*DESCRIPTION OF THE TASK*:
From the records below, copy the lines that include "значительно".

§ §

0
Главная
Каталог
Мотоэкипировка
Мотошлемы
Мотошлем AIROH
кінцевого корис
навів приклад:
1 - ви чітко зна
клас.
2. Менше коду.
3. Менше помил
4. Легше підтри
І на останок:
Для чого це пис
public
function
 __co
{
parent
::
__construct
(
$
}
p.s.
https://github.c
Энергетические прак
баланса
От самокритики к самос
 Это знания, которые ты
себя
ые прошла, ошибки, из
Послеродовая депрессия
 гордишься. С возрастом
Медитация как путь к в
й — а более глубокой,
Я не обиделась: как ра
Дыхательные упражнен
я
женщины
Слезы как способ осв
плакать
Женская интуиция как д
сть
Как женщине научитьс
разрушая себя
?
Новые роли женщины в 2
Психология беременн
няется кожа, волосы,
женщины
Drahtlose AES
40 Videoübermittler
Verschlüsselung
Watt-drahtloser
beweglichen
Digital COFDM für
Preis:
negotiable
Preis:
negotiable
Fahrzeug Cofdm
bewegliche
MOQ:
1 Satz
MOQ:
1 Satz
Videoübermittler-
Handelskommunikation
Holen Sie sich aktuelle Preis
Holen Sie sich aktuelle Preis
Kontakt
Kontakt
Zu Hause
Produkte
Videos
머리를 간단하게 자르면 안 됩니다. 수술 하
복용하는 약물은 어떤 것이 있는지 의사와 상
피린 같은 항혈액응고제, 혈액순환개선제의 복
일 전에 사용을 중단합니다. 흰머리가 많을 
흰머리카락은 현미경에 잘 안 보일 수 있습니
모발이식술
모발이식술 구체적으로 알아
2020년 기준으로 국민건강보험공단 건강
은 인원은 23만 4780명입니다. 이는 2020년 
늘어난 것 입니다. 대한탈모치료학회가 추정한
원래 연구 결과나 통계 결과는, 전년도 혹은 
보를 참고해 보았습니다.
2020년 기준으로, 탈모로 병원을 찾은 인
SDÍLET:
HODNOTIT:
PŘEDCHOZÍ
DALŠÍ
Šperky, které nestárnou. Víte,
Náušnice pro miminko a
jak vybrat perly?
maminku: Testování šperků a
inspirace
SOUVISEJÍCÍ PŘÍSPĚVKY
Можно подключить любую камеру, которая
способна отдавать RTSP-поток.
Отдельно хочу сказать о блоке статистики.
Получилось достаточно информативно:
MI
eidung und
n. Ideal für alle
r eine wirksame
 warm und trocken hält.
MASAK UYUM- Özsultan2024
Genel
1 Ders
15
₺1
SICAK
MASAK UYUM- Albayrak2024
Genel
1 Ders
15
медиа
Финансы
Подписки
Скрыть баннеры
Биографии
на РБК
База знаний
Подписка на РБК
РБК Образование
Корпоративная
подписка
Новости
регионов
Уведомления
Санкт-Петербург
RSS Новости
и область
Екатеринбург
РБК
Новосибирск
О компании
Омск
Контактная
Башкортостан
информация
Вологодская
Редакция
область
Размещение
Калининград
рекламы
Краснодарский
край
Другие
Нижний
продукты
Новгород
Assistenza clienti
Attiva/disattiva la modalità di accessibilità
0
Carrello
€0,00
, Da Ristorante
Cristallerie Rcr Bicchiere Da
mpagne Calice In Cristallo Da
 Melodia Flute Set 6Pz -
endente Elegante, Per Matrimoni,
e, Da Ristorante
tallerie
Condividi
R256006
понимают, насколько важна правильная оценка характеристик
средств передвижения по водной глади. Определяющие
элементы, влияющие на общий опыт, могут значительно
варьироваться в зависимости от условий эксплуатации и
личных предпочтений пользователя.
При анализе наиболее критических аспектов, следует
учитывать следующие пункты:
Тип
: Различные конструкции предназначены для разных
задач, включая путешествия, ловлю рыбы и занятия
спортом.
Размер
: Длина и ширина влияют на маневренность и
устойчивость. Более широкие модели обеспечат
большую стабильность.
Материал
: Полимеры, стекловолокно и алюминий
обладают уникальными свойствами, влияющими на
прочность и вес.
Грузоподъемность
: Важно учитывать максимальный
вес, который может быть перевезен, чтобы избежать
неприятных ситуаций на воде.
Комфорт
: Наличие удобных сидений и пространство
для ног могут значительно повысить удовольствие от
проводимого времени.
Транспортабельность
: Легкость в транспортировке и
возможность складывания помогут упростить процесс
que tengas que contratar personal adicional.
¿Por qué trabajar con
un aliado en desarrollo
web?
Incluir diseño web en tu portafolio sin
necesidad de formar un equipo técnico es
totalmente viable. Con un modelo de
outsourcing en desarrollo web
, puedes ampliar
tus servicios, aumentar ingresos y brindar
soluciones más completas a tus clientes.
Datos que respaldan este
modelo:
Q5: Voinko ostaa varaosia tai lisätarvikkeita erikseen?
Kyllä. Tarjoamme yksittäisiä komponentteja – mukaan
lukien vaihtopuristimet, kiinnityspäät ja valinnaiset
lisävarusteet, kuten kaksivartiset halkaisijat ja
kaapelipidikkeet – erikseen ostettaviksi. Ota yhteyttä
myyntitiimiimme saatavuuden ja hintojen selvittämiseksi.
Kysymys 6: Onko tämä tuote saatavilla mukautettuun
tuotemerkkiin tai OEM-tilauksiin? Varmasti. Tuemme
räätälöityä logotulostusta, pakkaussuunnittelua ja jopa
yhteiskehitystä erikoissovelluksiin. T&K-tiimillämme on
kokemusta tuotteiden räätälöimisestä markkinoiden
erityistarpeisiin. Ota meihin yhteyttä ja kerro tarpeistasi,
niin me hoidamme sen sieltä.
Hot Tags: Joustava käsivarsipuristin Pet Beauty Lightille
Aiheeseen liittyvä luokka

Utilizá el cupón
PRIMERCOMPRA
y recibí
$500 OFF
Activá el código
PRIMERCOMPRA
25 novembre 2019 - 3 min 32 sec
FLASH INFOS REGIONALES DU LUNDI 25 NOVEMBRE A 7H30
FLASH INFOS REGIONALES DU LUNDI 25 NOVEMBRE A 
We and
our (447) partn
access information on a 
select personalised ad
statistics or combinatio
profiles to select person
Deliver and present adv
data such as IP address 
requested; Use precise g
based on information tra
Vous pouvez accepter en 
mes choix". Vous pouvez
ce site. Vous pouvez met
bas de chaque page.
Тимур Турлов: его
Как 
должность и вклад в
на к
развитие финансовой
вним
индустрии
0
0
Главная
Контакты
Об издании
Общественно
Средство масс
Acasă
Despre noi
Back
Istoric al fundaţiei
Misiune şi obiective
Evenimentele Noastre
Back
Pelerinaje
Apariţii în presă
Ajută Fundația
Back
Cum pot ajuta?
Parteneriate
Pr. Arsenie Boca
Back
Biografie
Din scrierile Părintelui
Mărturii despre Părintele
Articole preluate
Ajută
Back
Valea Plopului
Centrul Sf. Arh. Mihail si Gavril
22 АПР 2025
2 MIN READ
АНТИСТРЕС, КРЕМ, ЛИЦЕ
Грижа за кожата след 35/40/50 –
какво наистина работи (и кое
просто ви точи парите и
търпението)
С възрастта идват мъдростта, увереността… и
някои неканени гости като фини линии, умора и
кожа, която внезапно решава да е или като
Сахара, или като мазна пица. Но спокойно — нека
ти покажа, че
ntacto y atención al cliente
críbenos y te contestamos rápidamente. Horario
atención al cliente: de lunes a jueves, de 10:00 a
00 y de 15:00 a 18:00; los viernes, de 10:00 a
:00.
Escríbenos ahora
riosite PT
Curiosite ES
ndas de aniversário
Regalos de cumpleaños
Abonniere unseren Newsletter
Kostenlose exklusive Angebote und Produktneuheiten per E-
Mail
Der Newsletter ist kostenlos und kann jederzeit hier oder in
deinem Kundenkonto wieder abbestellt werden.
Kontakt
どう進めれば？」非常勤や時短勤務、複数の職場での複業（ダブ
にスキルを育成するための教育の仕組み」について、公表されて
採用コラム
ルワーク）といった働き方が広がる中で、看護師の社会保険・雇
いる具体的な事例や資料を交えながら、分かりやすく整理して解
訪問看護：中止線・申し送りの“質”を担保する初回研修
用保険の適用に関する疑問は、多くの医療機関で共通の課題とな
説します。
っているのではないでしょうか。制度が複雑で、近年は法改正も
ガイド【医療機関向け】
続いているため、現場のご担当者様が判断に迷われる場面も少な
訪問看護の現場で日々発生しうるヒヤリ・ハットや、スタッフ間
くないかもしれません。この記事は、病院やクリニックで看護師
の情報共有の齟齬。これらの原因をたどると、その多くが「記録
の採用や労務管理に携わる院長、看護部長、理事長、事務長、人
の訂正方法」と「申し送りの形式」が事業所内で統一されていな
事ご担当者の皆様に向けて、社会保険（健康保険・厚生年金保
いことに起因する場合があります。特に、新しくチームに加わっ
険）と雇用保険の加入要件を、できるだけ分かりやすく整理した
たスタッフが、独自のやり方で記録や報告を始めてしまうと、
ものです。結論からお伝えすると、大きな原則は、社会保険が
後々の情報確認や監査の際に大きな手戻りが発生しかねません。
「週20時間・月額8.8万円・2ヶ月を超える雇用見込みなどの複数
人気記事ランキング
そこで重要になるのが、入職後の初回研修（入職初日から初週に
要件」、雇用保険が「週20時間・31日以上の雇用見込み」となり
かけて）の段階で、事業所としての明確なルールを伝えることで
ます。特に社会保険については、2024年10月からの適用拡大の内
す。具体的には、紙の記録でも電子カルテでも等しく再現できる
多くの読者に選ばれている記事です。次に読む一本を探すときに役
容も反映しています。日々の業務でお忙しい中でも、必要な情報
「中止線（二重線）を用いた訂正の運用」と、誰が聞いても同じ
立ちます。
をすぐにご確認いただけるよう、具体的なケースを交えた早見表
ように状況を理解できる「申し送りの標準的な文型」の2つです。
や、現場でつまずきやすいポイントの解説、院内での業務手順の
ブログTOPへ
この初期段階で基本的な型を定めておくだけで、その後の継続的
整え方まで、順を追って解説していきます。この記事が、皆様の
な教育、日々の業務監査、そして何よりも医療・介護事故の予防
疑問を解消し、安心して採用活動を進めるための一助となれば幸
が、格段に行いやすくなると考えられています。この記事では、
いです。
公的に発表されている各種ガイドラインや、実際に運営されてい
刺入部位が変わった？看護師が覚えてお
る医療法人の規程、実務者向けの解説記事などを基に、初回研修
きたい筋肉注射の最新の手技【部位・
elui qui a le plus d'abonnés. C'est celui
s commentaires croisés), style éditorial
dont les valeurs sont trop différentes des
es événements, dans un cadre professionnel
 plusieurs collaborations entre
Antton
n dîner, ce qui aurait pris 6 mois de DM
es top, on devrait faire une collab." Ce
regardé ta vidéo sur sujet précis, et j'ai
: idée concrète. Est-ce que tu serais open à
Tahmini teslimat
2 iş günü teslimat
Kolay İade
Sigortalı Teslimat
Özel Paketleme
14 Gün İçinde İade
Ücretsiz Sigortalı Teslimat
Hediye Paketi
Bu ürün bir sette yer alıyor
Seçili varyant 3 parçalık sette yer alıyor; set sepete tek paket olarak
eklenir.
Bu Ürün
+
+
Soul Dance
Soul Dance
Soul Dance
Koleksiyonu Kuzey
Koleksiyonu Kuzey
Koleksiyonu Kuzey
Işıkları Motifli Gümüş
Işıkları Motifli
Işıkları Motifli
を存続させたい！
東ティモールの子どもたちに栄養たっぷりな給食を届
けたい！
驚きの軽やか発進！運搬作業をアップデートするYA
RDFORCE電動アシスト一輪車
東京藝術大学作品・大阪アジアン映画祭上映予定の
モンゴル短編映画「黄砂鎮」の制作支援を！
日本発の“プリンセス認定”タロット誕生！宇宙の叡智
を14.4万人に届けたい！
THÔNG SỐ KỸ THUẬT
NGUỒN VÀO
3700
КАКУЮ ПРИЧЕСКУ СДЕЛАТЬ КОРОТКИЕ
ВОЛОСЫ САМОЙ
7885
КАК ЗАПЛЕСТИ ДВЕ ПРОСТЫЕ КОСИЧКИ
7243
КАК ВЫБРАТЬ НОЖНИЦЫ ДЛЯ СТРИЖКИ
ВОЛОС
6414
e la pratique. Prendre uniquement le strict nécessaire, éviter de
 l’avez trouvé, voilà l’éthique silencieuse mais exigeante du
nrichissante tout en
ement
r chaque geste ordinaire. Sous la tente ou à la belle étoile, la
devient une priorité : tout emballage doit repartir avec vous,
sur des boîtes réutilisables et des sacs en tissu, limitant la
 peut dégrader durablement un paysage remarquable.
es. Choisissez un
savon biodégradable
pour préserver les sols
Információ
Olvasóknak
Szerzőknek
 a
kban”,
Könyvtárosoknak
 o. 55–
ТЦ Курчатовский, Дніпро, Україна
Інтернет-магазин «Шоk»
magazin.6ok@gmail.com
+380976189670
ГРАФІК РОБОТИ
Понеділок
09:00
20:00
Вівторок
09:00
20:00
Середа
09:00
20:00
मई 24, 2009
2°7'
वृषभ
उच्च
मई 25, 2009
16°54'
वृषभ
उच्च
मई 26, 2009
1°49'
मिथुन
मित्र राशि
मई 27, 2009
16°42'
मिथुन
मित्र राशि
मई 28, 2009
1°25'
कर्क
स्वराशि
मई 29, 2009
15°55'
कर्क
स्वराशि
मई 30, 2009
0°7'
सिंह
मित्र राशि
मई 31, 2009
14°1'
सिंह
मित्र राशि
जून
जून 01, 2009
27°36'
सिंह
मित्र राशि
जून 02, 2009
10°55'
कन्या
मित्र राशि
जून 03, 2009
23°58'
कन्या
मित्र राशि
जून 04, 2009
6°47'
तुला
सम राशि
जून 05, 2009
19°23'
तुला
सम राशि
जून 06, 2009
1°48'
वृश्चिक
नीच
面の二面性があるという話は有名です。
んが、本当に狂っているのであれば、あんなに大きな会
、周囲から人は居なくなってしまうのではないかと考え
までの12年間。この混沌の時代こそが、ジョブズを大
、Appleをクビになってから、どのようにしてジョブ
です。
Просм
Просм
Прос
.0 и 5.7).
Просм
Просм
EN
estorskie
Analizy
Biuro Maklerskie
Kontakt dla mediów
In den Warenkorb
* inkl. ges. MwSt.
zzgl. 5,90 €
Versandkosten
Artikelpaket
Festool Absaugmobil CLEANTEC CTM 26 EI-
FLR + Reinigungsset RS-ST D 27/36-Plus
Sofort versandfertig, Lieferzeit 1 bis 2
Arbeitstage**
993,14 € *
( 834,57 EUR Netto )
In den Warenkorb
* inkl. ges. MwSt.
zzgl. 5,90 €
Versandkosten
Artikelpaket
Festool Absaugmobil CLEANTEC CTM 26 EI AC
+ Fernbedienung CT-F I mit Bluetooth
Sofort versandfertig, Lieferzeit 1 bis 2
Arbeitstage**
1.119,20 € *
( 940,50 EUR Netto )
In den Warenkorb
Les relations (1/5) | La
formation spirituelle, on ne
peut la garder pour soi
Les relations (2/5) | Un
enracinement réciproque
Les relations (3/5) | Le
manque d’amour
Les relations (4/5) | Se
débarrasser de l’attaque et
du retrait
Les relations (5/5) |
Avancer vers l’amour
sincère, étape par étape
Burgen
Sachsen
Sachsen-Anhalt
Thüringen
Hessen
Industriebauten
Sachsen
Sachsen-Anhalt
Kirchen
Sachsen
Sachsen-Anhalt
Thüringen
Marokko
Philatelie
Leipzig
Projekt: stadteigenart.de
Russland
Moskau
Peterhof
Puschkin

§ §

*EXPECTED ANSWER*:
элементы, влияющие на общий опыт, могут значительно
для ног могут значительно повысить удовольствие от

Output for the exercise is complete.